§ TASK DESCRIPTION
Copy out word for word the lines from the first one up to and including the line with "for school or garden for Sale".

§ TASK DATA
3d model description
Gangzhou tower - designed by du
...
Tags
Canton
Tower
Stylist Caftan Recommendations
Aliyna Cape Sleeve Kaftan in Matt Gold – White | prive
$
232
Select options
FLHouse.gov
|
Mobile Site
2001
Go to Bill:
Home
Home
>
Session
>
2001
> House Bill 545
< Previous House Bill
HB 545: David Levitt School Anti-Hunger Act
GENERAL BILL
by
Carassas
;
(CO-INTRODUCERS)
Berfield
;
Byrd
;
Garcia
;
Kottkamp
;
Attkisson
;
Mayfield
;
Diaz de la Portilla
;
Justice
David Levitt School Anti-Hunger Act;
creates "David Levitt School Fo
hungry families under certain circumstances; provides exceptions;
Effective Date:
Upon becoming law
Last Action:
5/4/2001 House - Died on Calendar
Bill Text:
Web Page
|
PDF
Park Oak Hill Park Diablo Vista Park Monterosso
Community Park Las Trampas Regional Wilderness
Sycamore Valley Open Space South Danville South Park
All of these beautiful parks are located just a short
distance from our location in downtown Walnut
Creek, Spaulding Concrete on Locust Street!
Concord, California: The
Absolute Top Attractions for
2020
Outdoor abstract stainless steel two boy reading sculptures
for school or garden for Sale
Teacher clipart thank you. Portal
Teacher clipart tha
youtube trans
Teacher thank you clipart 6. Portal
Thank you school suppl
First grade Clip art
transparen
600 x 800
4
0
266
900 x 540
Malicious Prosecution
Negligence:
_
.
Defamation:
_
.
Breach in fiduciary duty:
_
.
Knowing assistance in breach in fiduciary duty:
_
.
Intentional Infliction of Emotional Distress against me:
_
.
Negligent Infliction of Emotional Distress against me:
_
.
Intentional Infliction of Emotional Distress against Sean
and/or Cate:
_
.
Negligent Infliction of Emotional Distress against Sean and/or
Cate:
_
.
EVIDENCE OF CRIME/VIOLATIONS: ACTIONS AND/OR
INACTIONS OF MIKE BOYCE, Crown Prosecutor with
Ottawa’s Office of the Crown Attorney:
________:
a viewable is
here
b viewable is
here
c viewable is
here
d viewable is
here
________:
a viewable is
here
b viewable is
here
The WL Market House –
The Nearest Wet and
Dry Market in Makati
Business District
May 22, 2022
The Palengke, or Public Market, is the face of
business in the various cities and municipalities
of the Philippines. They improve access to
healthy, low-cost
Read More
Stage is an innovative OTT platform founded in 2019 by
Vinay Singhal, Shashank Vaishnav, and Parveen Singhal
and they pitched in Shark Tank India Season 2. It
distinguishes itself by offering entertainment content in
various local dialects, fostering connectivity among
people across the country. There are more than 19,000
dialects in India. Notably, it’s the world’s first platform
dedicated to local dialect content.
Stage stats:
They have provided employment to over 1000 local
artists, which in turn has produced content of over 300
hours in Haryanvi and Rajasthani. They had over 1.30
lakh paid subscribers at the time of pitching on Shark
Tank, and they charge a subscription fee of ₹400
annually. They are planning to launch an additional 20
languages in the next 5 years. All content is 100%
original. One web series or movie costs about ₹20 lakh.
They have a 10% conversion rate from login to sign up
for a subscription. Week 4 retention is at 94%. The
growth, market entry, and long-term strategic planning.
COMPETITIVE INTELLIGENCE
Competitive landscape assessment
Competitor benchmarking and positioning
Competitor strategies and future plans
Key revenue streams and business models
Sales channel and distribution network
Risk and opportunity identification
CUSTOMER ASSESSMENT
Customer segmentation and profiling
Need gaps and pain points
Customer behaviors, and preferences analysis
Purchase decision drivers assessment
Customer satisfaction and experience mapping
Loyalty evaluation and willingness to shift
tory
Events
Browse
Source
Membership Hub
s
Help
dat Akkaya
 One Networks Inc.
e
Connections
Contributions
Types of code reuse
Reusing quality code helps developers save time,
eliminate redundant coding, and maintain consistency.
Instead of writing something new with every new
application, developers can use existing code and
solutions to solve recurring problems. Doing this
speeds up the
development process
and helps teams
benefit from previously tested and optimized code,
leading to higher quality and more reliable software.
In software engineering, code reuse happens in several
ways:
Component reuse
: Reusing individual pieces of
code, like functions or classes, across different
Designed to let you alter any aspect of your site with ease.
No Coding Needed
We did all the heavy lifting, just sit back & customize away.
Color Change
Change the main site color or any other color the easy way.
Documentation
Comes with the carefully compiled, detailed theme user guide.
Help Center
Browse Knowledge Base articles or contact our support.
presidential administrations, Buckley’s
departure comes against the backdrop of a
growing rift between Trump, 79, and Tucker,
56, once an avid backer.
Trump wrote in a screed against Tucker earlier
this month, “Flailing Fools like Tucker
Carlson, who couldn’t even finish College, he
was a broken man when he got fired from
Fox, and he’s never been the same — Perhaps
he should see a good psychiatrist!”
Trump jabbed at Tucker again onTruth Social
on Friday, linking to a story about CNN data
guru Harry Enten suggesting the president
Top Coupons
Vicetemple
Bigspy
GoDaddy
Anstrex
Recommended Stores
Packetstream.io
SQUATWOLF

§ FINISHED EXERCISE
3d model description
Gangzhou tower - designed by du
...
Tags
Canton
Tower
Stylist Caftan Recommendations
Aliyna Cape Sleeve Kaftan in Matt Gold – White | prive
$
232
Select options
FLHouse.gov
|
Mobile Site
2001
Go to Bill:
Home
Home
>
Session
>
2001
> House Bill 545
< Previous House Bill
HB 545: David Levitt School Anti-Hunger Act
GENERAL BILL
by
Carassas
;
(CO-INTRODUCERS)
Berfield
;
Byrd
;
Garcia
;
Kottkamp
;
Attkisson
;
Mayfield
;
Diaz de la Portilla
;
Justice
David Levitt School Anti-Hunger Act;
creates "David Levitt School Fo
hungry families under certain circumstances; provides exceptions;
Effective Date:
Upon becoming law
Last Action:
5/4/2001 House - Died on Calendar
Bill Text:
Web Page
|
PDF
Park Oak Hill Park Diablo Vista Park Monterosso
Community Park Las Trampas Regional Wilderness
Sycamore Valley Open Space South Danville South Park
All of these beautiful parks are located just a short
distance from our location in downtown Walnut
Creek, Spaulding Concrete on Locust Street!
Concord, California: The
Absolute Top Attractions for
2020
Outdoor abstract stainless steel two boy reading sculptures
for school or garden for Sale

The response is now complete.